Von Ralf Keuper
Im Jahr 1405 begann die legendäre Drachenflotte unter dem Admiral Zeng He ihre Expedition der Weltmeere. Mit 300 Schiffen ist sie eine der größten Flotten der Weltgeschichte. Die Schiffe hatten die 50fache Größe ihrer spanischen und portugiesischen Gegenstücke. Anders jedoch, als die Spanier und Portugiesen, hatten die Chinesen nicht die Absicht, ein Kolonialreich zu errichten. Es reichte ihnen aus, wenn die Handelspartner Tribut zahlten. Als der Nachfolger des Kaisers Yongle, der die Flotte in Auftrag gab, die Macht übernahm, war sein erster Entschluss, die Expeditionen zu beenden und die Flotte auf Eis zu legen. Dadurch war der Weg für Spanien, Portugal und England frei – und das, obwohl die Europäer erst Jahrhunderte später den gleichen technischen Stand erreichen sollten.

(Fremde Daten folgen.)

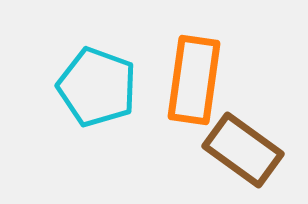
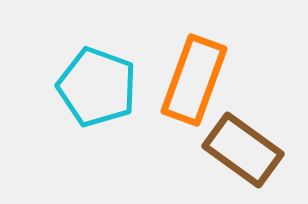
orange rectangle: rotated 12 degrees clockwise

Es gibt Anzeichen, dass sich dieses Muster, wenngleich unter völlig anderen Umständen, wiederholen könnte. Betroffen ist diesmal der weltweite Zahlungsverkehr. Wie Ruedi Maeder in Der erwachende Riese: Alipay schreibt, schickt sich Alipay an, über den Tourismus weite Teile der Welt mit ihrer Zahlungsplattform abzudecken. Es sei nur eine Frage der Zeit, bis Alipay sein Angebot über den Tourismus ausdehnt und in Europa und anderen Teilen der Welt etabliert. In Deutschland sind Wirecard und Concardis bereits Partner von Alipay. Schon heute ist Alipay die größte bankenunabhänigige Zahlungsplattform der Welt. Der Einstieg über den Tourismus ergibt strategisch Sinn, worauf auf diesem Blog bereits vor bald zwei Jahren in Die unterschätzte Bedeutung des Tourismus für Mobile Payments und E‑Commerce hingewiesen wurde.
Alipay – eine Flotte, bestehend aus einem ganzen Bündel von Apps, die in der Summe eine globale Lifestyle-Super App, einen Flottenverbund ergeben – wie zur Zeit der Drachenflotte.